## PROVIDED PASSAGE

They had to give a speech at school and agonised over whether to channel Jed Bartlet or Tom Kirkland.

Grin
Pesimistic · 29/08/2020 12:07

Ah I think your DH did nothing wrong he thought it would be an easy day having two babies to look after so he could watch his DVDs and made a light hearted post about on facebook, quite comical realy the level of his naivety about it but harmless. friend was out of line,and pretty presumptuous I'd block and delete friend.

ShirleyPhallus · 29/08/2020 12:15

I have 2.5 year old twins. At 6 months they didn't play with anything still so of course I would watch TV most of the day while they slept. Once they're older you'll never get a chance so enjoy it while you can.

I’m very jealous, DD is 5 months and wants a lot of entertaining already. And

ShirleyPhallus · 29/08/2020 12:16

.... what are these daytime sleeps you speak of?!

Nellylou · 29/08/2020 12:17

Feel sorry for your husband when he clearly hasn't done anything wrong here.. how is this bad parenting when the twins needs were being met? He was hoping to chill a little as I can imagine two babies are much harder than one to look after.. your friend was way out of order and should mind their business.. as others have said I would remove them as that's judgemental and not needed.. if you feel embarrassed over your husbands post then you shouldn't be on there..

## SUPPLIED RECORDS
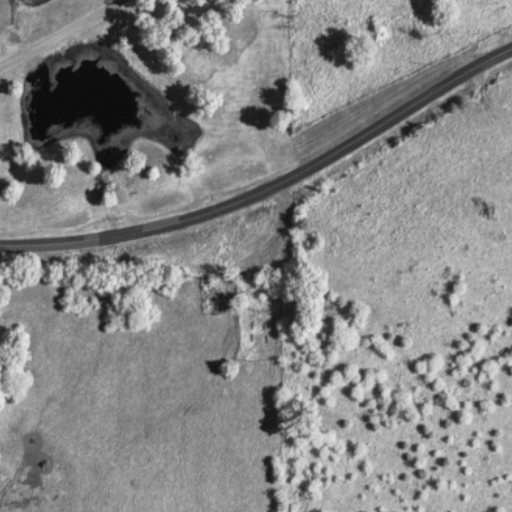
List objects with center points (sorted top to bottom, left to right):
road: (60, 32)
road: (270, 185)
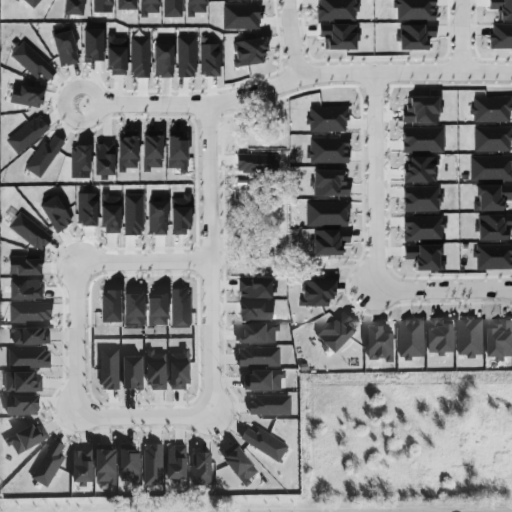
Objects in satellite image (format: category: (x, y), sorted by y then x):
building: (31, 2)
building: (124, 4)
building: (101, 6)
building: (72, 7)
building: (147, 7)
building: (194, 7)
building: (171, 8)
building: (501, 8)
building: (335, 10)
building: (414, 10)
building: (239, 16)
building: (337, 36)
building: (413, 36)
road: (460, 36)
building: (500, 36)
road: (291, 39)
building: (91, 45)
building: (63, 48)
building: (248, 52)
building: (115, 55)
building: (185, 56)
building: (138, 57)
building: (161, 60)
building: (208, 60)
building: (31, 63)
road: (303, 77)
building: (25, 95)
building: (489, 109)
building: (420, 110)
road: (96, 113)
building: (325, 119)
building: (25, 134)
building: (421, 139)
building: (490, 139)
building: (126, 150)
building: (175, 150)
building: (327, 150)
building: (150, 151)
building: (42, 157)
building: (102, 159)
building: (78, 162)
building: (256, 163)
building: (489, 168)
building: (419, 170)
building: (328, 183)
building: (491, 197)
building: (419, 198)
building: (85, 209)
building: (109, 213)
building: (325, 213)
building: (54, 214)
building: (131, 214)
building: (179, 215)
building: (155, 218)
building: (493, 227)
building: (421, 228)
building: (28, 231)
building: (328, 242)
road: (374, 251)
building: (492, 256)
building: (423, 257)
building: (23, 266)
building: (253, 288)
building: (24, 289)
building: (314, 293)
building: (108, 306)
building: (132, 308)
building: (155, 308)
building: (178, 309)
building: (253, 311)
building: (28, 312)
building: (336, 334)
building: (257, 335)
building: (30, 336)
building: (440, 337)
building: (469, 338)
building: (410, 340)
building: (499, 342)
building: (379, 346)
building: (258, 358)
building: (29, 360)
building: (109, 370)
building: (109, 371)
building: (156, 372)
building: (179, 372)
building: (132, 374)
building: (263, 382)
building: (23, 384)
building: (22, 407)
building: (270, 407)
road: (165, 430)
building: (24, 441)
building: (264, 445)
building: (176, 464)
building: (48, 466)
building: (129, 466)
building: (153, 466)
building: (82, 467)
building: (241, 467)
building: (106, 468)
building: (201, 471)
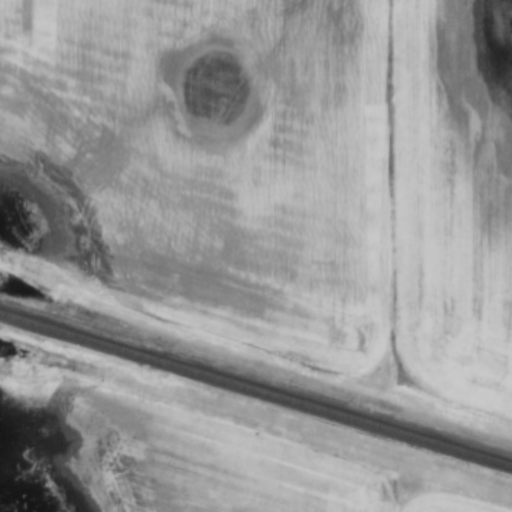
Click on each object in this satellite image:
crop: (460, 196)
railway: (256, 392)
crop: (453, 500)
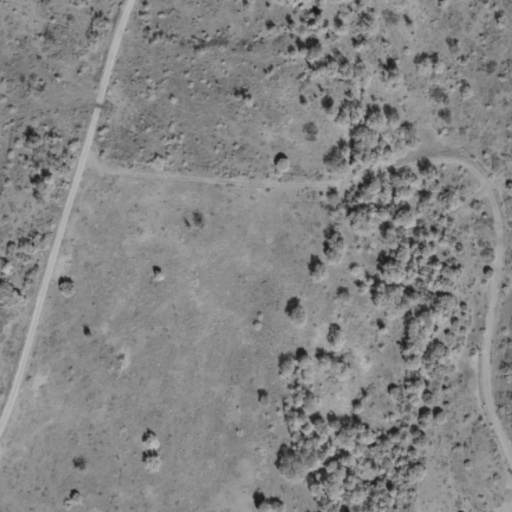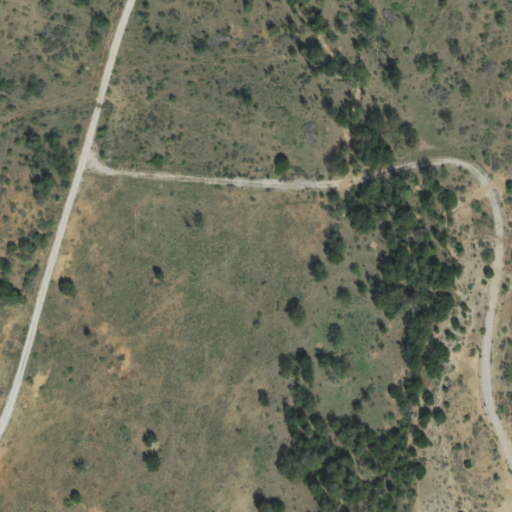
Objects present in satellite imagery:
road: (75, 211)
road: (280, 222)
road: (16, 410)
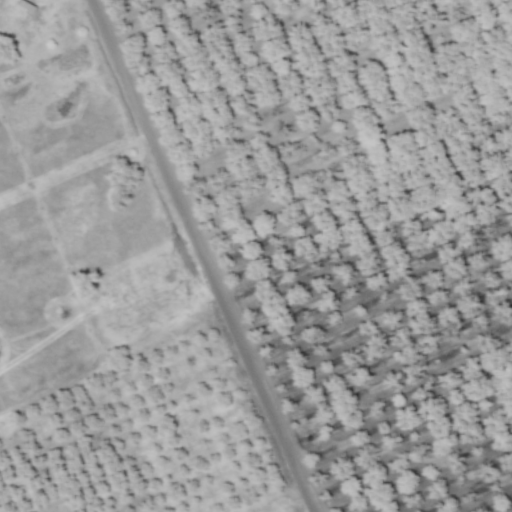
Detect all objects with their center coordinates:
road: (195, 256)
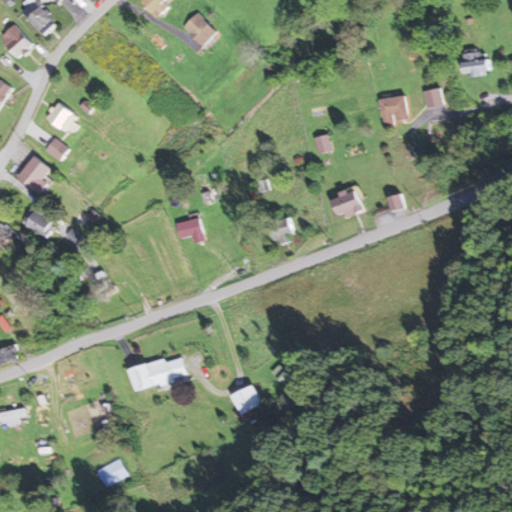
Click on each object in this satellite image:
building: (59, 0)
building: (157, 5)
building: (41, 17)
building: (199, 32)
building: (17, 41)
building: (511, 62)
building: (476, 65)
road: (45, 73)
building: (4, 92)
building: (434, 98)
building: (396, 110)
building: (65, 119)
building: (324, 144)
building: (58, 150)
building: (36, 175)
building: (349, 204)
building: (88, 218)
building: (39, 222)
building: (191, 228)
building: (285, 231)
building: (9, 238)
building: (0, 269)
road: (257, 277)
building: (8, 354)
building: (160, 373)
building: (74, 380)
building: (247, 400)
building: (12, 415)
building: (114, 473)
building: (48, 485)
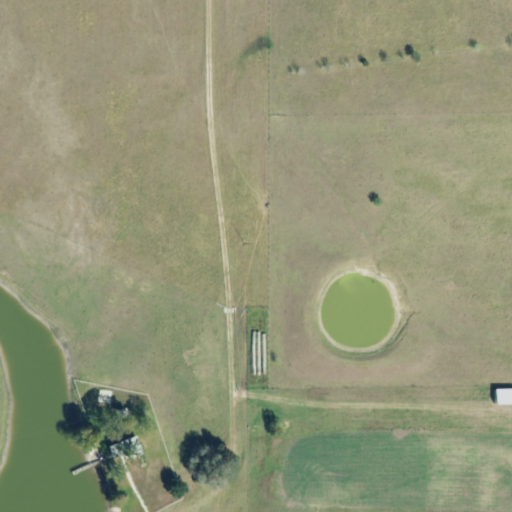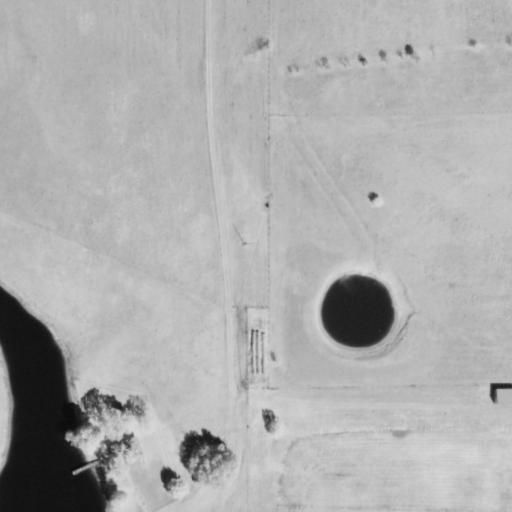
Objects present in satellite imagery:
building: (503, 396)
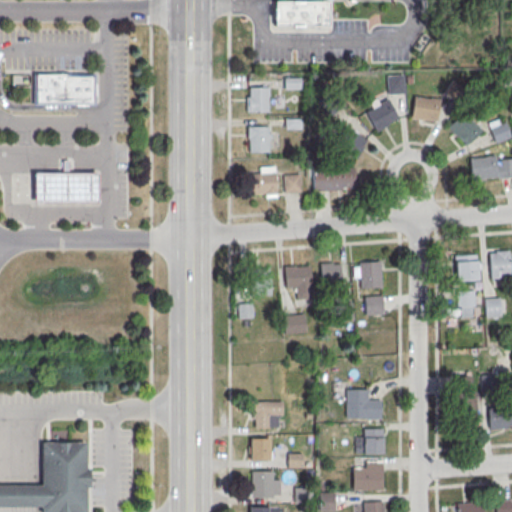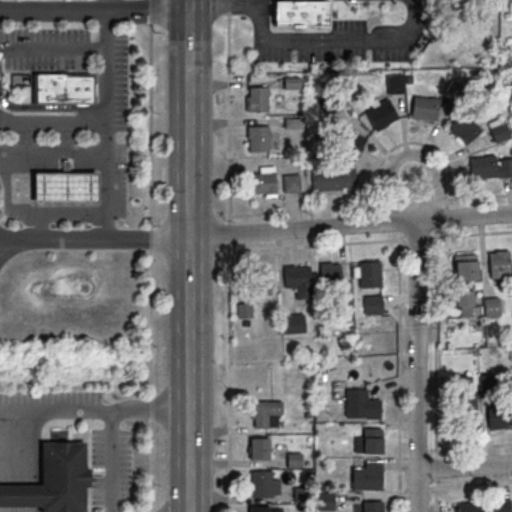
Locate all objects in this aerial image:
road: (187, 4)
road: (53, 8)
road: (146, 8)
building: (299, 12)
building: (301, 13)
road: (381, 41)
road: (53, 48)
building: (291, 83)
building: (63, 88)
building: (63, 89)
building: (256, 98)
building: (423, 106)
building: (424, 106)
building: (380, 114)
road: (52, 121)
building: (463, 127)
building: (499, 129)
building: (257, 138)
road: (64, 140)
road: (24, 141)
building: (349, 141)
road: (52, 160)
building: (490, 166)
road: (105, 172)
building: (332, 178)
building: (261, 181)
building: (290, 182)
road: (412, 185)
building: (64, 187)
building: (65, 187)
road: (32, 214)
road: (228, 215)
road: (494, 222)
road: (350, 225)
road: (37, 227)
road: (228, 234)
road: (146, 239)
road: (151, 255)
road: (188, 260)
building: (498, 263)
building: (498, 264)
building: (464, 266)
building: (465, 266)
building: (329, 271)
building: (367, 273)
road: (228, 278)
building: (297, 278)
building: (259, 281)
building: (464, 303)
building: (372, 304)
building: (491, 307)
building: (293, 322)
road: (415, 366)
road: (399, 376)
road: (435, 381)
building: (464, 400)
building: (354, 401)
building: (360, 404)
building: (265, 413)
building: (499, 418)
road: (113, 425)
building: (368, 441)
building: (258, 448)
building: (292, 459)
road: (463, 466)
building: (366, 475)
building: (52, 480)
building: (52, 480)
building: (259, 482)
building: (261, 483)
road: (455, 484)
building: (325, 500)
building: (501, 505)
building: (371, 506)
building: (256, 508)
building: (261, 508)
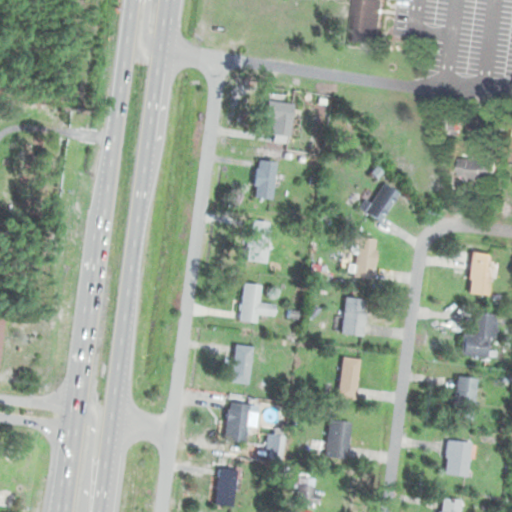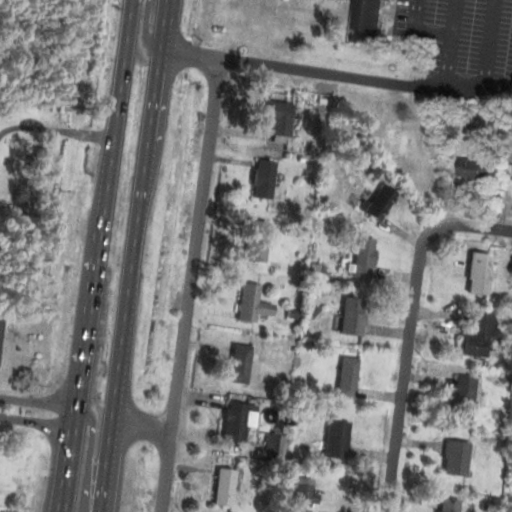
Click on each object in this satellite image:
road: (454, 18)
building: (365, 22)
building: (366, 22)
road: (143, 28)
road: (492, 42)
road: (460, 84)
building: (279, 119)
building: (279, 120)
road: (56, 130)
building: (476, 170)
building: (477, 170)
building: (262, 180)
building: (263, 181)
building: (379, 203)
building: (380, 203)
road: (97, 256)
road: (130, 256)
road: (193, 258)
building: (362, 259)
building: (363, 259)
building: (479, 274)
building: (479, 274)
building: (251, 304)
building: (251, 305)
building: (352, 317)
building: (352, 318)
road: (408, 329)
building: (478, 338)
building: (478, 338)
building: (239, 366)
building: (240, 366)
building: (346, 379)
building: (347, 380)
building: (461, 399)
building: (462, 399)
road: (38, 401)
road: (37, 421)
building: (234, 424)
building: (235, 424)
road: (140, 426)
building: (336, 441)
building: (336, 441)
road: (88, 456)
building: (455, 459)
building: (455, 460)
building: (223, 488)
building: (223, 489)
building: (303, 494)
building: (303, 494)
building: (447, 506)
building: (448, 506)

## TASK INSTRUCTIONS
a) Using the forum thread, answer each question, marking your answers (i), (ii) and (iii) to match:
(i) How old are ShirleyPhallus's twins?
(ii) What would Pesimistic do with the friend?
(iii) According to Nellylou, what was being met?
b) Retype the part of the forum thread that opens with the words containing "ShirleyPhallus · 29/08/2020 12:15" and closes with "while you can.".

## ANSWERS TO THE TASKS
a)
(i) 2.5 years old
(ii) Block and delete the friend
(iii) The twins' needs

b)
ShirleyPhallus · 29/08/2020 12:15

I have 2.5 year old twins. At 6 months they didn't play with anything still so of course I would watch TV most of the day while they slept. Once they're older you'll never get a chance so enjoy it while you can.